■ **Excerpt provided**
Table 3. Compute times (in seconds, lower is better) for GAP running on a two-socket Intel® Xeon® processor-based system1. GAP was run with 1, 8, 16, 24, 32, 48, 64, and 96 threads. Best performance is shown for each test.

I tried to generate NVIDIA V100* comparative data, but ran into several technical barriers:

  1. Only one of the GAP graphs (Road) fits in the memory of a single V100.
  2. Only one of the GAP algorithms (PR) in RAPIDS cuGraph* can use the aggregate memory of multiple V100s.
  3. The current version of cuGraph does not provide a BC implementation.
  4. The cuGraph APIs and documentation do not expose certain implementation details or algorithm parameters. For example, the multi-V100 PR implementation in cuGraph does not provide a convergence tolerance parameter, which makes an apples-to-apples comparison to the GAP results difficult.

Consequently, it’s only possible to run nine of the 30 GAP tests (Table 4). As you can see, where GAP can run on both architectures, the Intel® Xeon® processors outperformed the V100 on most tests, even when the graph is small enough to fit in GPU memory (i.e., Road) or when the algorithm can use multiple GPUs (i.e., PageRank). Also, TCO clearly favors Intel Xeon processors for graph analytics (Table 5).

Table 4. Compute times (in seconds, lower is better) for cuGraph running on an AWS EC2 p3.16xlarge instance (eight V100 GPUs connected via NVLink). All Road tests used a single V100. Twitter and Web tests used eight V100s. Note that the multi-V100 PR in cuGraph does not provide a convergence tolerance parameter so the default parameters were used for these tests. Kron and Urand tests failed with a “thrust::system::system_error.” DNR = Does not run because of insufficient memory. NA = Not available in cuGraph v0.9.0.

■ **Task requirements**
In the excerpt on graph analytics benchmarks, how many of the 30 GAP tests could be run with cuGraph on the V100 GPUs?

■ **Supplied data**
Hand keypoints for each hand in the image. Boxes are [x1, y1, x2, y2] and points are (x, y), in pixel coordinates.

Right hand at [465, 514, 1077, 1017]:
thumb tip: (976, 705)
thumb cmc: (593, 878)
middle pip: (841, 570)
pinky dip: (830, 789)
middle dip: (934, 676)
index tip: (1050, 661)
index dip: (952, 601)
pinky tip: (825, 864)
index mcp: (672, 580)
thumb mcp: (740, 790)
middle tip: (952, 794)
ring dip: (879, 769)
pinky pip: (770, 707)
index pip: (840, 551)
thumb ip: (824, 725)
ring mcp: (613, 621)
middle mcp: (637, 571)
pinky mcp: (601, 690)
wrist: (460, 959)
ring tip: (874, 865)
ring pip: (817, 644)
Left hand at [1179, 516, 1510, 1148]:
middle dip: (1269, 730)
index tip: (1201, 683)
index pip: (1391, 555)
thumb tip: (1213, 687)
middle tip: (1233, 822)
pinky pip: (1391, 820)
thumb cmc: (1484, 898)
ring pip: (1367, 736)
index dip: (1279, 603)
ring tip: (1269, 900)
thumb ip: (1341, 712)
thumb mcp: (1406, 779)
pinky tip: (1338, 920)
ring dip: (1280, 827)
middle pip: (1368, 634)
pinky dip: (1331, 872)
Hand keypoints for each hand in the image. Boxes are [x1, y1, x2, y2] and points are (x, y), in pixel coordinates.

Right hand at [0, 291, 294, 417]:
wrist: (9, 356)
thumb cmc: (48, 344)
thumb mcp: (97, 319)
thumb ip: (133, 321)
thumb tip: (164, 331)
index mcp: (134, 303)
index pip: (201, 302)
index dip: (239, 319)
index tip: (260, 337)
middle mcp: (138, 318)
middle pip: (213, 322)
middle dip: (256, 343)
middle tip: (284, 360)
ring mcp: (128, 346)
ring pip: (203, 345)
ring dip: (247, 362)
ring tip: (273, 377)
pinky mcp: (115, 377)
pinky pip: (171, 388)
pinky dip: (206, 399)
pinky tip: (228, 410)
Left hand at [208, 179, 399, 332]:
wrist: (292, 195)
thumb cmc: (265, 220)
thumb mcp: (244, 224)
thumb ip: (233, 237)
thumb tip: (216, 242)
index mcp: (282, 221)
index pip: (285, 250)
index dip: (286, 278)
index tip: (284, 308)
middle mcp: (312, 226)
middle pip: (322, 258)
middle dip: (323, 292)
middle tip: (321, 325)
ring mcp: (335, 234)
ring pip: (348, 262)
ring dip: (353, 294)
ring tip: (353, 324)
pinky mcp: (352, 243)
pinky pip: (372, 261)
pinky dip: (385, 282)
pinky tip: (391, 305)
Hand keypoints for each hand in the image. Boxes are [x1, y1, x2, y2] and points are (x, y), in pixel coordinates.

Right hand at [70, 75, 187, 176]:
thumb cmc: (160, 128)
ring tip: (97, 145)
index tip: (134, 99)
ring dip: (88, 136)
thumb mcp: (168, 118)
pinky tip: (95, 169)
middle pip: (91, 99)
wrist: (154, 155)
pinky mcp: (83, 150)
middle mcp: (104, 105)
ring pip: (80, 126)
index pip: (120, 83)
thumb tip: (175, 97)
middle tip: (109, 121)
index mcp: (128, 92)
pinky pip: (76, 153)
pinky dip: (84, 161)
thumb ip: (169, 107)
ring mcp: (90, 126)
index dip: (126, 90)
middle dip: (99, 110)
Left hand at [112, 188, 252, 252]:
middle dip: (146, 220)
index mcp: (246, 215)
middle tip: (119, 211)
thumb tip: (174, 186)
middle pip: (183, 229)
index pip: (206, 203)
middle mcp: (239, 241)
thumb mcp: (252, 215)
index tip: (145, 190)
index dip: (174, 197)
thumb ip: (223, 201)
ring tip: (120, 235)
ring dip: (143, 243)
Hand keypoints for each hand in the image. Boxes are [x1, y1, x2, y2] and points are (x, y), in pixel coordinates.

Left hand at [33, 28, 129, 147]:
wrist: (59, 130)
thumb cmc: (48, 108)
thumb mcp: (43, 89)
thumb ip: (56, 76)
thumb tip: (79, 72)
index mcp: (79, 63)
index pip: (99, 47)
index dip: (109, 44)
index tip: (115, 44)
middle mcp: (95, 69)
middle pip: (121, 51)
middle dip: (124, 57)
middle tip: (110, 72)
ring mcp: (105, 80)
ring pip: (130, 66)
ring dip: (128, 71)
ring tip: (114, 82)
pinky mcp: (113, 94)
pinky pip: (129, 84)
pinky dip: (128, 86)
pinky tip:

■ **Written solution**
Nine of the 30 GAP tests.